== WORK TO COMPLETE ==
Set down exactly the lines below between the line holding "M219 918 318 973 309 988 211 934Z" and the line holding "804 815 838", inclusive; no other line belongs in the answer.

DATASET RECORDS Start Marker

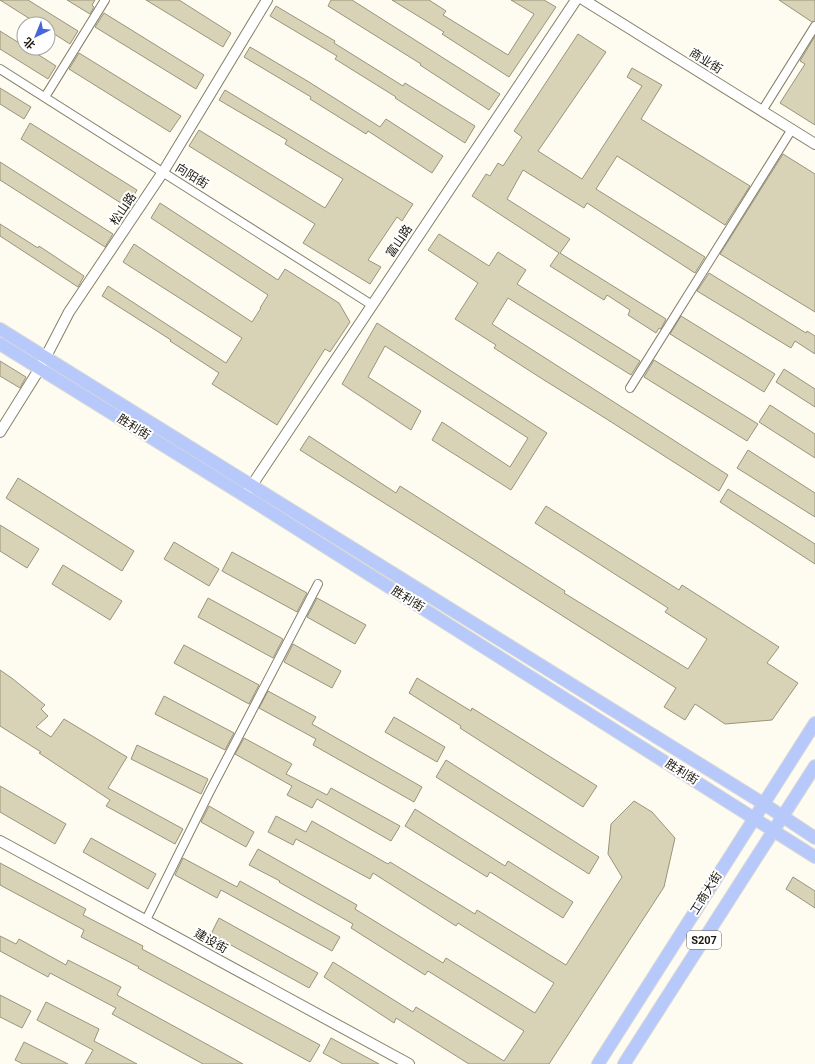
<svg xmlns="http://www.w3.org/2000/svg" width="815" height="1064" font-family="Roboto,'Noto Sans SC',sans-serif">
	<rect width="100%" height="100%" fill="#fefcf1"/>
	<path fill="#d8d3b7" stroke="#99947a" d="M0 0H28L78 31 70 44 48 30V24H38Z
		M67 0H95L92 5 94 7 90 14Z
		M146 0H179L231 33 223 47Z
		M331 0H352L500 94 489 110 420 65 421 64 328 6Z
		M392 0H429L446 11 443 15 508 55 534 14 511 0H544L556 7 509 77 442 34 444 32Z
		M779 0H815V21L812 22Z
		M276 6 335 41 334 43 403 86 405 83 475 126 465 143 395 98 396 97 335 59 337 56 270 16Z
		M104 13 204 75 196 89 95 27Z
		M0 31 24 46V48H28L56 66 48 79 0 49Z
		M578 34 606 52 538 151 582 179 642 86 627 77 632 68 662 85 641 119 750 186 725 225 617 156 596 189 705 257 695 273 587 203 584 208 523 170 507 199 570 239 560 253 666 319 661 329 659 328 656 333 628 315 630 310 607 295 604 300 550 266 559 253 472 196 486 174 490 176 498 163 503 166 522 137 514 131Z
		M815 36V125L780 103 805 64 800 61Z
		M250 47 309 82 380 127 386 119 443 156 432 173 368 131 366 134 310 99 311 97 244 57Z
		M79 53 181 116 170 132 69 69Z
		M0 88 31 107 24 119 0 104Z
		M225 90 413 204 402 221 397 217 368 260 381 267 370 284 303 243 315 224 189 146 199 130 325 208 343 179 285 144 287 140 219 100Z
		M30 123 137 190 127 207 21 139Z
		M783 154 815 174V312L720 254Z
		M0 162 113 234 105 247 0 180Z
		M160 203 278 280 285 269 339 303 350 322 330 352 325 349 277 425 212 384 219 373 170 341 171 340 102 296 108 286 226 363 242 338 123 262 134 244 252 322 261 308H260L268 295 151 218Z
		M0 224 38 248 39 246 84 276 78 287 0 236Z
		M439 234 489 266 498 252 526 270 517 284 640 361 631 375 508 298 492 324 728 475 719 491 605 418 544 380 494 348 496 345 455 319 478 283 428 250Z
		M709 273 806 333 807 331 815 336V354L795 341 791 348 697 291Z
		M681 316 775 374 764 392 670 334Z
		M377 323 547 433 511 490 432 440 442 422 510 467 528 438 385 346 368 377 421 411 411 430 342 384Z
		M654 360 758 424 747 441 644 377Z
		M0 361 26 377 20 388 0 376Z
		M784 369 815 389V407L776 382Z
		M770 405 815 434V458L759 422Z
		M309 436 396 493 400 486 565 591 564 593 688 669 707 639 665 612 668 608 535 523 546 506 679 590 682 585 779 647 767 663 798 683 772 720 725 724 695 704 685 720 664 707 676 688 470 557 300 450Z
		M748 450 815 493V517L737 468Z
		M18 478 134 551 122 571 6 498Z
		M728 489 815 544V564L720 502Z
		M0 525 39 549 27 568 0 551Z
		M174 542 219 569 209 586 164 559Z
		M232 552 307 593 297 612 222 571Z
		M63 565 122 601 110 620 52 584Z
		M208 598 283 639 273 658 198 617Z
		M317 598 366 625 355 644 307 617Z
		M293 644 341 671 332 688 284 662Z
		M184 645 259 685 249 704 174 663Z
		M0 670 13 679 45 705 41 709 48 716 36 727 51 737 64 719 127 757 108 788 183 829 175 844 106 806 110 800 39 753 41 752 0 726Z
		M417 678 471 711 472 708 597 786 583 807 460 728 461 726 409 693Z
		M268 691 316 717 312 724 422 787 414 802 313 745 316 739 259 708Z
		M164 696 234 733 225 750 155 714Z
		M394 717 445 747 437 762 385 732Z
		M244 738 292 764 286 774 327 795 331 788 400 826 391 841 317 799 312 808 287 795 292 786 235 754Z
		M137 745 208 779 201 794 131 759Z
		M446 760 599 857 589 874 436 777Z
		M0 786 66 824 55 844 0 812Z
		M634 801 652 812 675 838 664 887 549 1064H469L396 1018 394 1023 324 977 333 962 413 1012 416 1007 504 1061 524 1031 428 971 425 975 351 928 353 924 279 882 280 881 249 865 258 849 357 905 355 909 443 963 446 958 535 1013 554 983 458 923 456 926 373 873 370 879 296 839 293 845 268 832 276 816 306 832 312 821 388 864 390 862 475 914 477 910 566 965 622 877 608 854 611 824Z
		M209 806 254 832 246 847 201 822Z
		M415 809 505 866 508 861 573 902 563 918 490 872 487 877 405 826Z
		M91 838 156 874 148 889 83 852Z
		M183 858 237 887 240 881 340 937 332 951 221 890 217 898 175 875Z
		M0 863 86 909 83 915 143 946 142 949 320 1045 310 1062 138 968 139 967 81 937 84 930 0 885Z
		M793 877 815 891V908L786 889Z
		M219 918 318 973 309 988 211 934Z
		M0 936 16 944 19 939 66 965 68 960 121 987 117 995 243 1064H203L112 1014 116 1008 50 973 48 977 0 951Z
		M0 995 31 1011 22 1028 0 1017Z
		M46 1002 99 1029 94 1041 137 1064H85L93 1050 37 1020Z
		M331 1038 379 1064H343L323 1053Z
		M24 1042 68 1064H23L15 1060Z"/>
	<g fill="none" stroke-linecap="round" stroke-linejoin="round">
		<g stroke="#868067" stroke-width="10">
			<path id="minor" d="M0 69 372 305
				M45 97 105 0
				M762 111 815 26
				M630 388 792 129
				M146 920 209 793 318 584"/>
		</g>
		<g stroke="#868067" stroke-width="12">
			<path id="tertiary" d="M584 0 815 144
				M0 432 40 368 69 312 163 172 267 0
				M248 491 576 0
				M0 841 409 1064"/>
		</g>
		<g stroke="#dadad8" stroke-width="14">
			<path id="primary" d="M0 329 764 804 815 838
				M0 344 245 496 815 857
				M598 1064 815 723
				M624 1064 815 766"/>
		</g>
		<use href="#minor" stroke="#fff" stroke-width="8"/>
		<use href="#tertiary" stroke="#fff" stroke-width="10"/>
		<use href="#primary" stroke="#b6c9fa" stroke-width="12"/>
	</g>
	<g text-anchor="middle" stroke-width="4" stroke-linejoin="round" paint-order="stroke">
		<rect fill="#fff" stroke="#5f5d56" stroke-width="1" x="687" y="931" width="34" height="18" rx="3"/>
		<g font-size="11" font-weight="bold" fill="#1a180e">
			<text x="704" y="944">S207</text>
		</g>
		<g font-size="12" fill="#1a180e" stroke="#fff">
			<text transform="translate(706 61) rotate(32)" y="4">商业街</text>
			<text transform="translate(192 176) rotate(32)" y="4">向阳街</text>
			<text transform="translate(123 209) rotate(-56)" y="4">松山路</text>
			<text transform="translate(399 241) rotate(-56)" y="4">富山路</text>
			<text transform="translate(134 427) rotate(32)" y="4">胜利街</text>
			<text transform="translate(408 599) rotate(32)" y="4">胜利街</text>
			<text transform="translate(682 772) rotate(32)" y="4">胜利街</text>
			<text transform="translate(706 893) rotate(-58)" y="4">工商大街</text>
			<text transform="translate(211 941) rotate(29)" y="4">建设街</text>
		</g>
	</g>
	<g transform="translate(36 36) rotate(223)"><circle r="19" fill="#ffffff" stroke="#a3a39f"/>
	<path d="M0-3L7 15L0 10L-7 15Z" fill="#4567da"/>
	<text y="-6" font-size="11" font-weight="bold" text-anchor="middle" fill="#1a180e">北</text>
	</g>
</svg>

DATASET RECORDS End Marker
DATASET RECORDS Start Marker

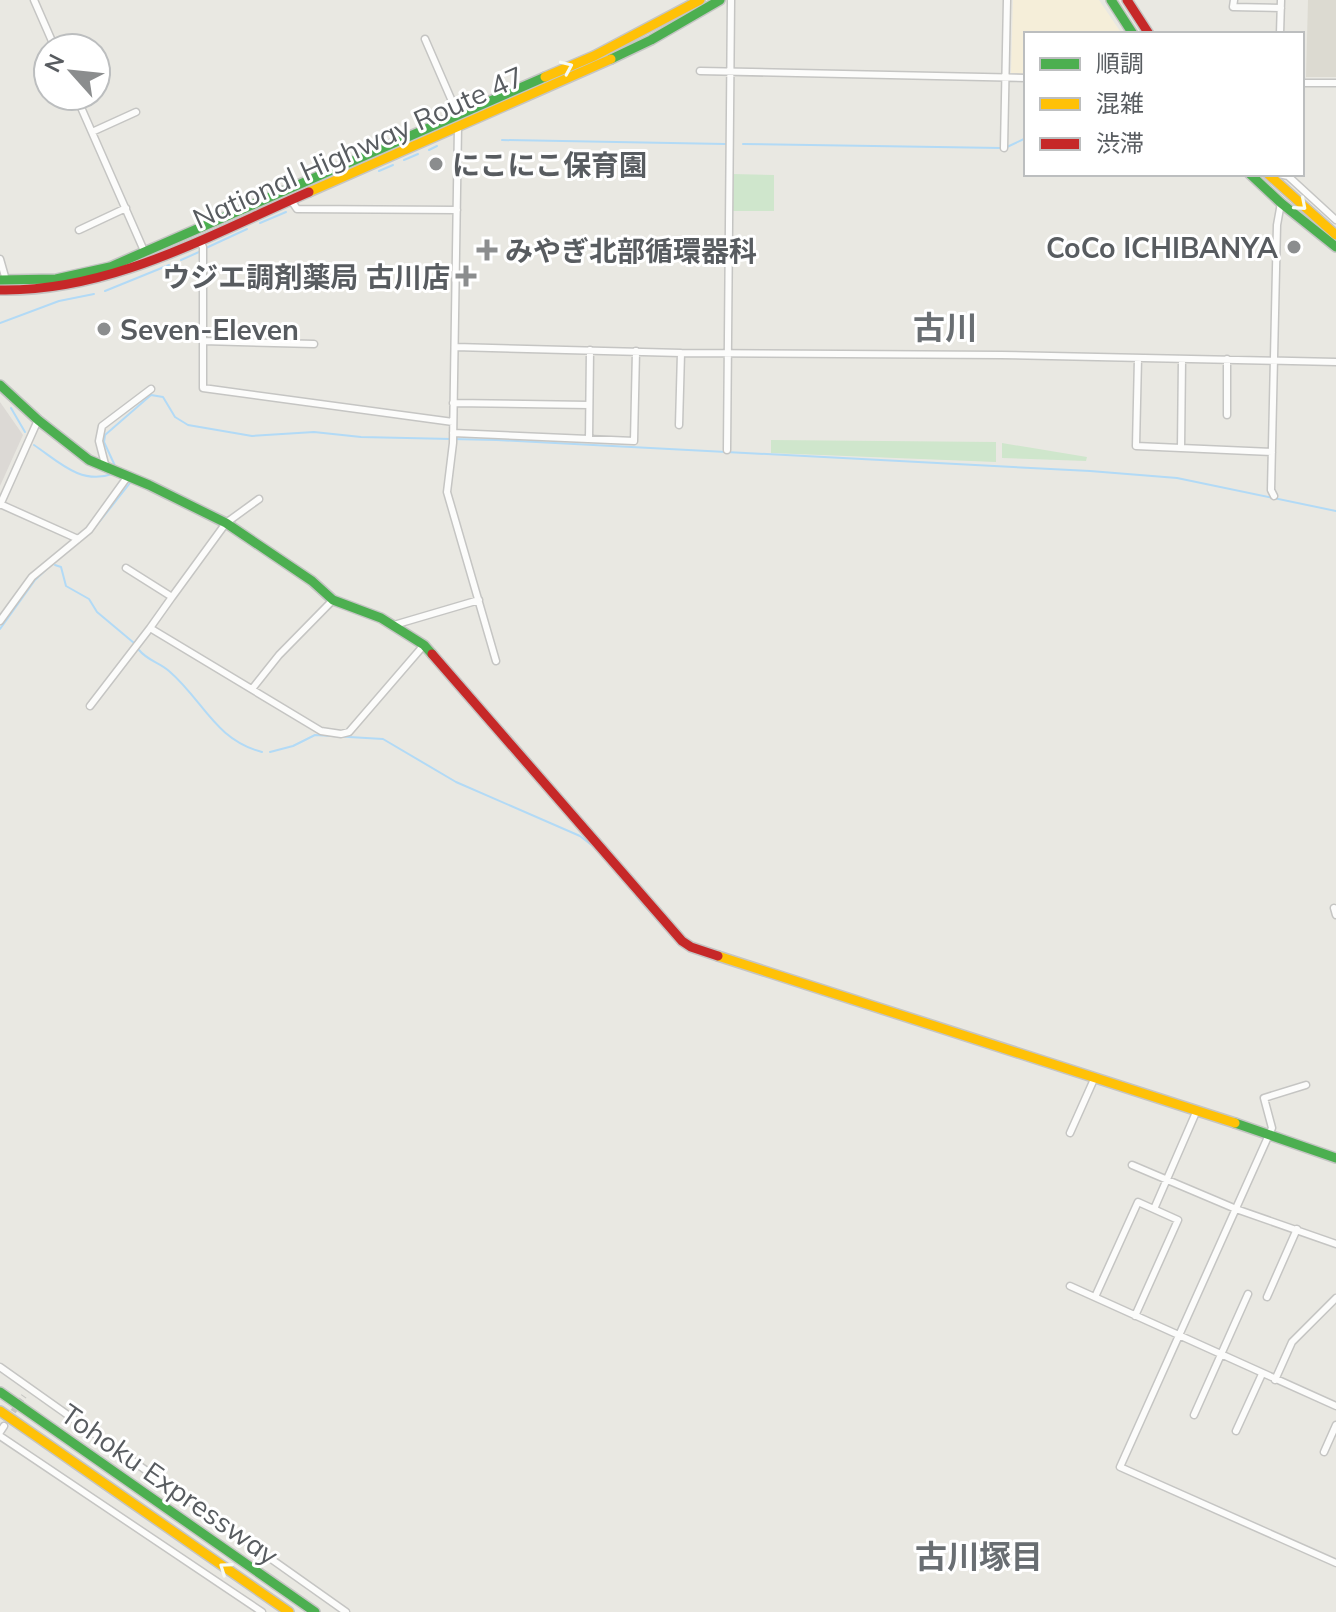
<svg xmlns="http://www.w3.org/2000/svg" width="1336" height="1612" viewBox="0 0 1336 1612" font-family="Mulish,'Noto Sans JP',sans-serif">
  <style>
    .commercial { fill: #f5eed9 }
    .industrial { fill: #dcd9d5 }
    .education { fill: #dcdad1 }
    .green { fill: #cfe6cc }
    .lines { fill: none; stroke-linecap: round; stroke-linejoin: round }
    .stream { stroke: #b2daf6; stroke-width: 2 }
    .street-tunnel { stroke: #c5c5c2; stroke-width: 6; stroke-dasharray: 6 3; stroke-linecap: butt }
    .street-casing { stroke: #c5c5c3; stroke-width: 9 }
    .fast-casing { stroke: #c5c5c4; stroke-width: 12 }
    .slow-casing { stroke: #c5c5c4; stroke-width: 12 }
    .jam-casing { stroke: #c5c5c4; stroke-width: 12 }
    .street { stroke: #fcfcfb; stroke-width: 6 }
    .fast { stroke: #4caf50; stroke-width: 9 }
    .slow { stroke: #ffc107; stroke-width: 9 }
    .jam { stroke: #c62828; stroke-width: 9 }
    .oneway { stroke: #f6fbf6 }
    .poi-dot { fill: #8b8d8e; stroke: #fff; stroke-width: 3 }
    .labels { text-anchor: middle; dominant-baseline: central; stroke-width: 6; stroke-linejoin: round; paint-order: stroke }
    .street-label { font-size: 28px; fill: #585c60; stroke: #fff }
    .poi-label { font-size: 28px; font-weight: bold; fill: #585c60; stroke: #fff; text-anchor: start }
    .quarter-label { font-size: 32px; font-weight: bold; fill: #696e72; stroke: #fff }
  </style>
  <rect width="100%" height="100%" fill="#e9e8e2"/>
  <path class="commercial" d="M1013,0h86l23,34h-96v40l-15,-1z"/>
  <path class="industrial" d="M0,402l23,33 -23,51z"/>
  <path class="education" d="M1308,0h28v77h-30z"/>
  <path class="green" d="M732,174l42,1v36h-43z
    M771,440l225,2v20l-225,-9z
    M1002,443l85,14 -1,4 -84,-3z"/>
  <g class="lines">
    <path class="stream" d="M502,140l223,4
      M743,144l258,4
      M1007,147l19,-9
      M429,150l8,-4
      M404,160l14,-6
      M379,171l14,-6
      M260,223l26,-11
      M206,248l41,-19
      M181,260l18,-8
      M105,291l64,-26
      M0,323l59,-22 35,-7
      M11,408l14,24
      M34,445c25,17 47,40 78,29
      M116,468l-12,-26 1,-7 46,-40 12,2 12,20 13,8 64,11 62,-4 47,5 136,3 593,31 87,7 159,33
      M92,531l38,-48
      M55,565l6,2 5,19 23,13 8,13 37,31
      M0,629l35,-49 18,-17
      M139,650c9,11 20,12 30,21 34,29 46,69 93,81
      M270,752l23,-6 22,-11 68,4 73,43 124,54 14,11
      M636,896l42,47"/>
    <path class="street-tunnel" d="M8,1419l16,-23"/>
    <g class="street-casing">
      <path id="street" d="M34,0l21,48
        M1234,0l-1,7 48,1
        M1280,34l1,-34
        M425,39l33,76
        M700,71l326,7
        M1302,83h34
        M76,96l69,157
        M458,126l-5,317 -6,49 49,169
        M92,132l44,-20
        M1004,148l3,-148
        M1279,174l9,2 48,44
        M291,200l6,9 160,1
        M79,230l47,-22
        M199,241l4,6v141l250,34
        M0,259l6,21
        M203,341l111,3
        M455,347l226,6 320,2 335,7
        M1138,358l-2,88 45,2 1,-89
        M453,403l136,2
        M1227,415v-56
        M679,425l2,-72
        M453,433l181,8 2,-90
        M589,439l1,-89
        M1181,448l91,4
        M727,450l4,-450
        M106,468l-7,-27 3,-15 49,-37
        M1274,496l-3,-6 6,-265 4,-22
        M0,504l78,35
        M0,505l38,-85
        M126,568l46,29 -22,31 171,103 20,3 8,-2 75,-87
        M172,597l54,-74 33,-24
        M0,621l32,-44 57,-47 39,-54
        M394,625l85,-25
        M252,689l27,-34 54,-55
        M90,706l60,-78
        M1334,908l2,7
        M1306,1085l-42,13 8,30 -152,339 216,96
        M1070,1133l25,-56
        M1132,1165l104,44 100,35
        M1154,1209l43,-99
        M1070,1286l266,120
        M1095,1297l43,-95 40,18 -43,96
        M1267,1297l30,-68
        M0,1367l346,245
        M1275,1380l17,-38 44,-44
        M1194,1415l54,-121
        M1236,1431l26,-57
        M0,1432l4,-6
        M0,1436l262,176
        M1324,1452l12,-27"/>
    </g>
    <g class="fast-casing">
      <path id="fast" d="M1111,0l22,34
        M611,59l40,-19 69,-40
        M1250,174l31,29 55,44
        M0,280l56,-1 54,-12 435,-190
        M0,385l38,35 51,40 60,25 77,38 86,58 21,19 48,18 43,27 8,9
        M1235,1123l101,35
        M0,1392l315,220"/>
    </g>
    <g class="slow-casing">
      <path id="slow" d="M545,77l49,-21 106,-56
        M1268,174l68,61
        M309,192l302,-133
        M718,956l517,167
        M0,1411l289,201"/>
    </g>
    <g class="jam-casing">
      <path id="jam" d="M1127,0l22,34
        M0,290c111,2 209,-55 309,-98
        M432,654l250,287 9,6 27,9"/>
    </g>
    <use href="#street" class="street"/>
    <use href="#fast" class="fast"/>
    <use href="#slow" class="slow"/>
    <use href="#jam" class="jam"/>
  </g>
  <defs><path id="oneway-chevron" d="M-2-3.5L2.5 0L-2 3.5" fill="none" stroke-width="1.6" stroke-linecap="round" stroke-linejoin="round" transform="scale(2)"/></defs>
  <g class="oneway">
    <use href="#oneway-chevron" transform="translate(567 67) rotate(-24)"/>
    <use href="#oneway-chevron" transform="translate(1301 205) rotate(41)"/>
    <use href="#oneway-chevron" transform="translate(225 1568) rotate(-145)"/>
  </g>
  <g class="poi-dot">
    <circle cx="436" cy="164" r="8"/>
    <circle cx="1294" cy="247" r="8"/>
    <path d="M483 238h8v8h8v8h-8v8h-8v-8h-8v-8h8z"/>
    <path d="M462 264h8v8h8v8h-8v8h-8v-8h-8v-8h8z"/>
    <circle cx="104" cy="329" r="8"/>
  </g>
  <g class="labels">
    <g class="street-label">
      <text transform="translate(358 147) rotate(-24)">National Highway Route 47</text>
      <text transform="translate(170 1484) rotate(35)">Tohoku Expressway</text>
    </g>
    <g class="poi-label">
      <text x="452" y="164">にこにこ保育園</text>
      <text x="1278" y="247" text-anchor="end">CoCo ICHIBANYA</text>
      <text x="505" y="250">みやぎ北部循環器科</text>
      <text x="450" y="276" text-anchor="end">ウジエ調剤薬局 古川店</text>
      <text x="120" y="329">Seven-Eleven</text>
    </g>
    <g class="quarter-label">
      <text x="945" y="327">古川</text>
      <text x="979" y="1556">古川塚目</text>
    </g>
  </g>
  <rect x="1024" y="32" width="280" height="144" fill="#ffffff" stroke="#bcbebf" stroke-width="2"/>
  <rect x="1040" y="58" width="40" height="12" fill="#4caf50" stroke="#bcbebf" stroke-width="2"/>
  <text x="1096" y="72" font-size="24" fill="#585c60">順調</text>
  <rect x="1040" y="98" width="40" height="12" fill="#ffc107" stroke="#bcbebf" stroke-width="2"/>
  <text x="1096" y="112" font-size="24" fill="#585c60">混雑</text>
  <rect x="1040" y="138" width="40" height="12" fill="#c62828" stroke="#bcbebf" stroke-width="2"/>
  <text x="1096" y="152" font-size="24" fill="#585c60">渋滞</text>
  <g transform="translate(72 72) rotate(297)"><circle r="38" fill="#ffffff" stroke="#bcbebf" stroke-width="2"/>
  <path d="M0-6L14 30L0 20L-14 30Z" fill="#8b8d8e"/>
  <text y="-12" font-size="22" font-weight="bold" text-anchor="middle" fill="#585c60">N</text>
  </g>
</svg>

DATASET RECORDS End Marker

== FINISHED TASK ==
		M219 918 318 973 309 988 211 934Z
		M0 936 16 944 19 939 66 965 68 960 121 987 117 995 243 1064H203L112 1014 116 1008 50 973 48 977 0 951Z
		M0 995 31 1011 22 1028 0 1017Z
		M46 1002 99 1029 94 1041 137 1064H85L93 1050 37 1020Z
		M331 1038 379 1064H343L323 1053Z
		M24 1042 68 1064H23L15 1060Z"/>
	<g fill="none" stroke-linecap="round" stroke-linejoin="round">
		<g stroke="#868067" stroke-width="10">
			<path id="minor" d="M0 69 372 305
				M45 97 105 0
				M762 111 815 26
				M630 388 792 129
				M146 920 209 793 318 584"/>
		</g>
		<g stroke="#868067" stroke-width="12">
			<path id="tertiary" d="M584 0 815 144
				M0 432 40 368 69 312 163 172 267 0
				M248 491 576 0
				M0 841 409 1064"/>
		</g>
		<g stroke="#dadad8" stroke-width="14">
			<path id="primary" d="M0 329 764 804 815 838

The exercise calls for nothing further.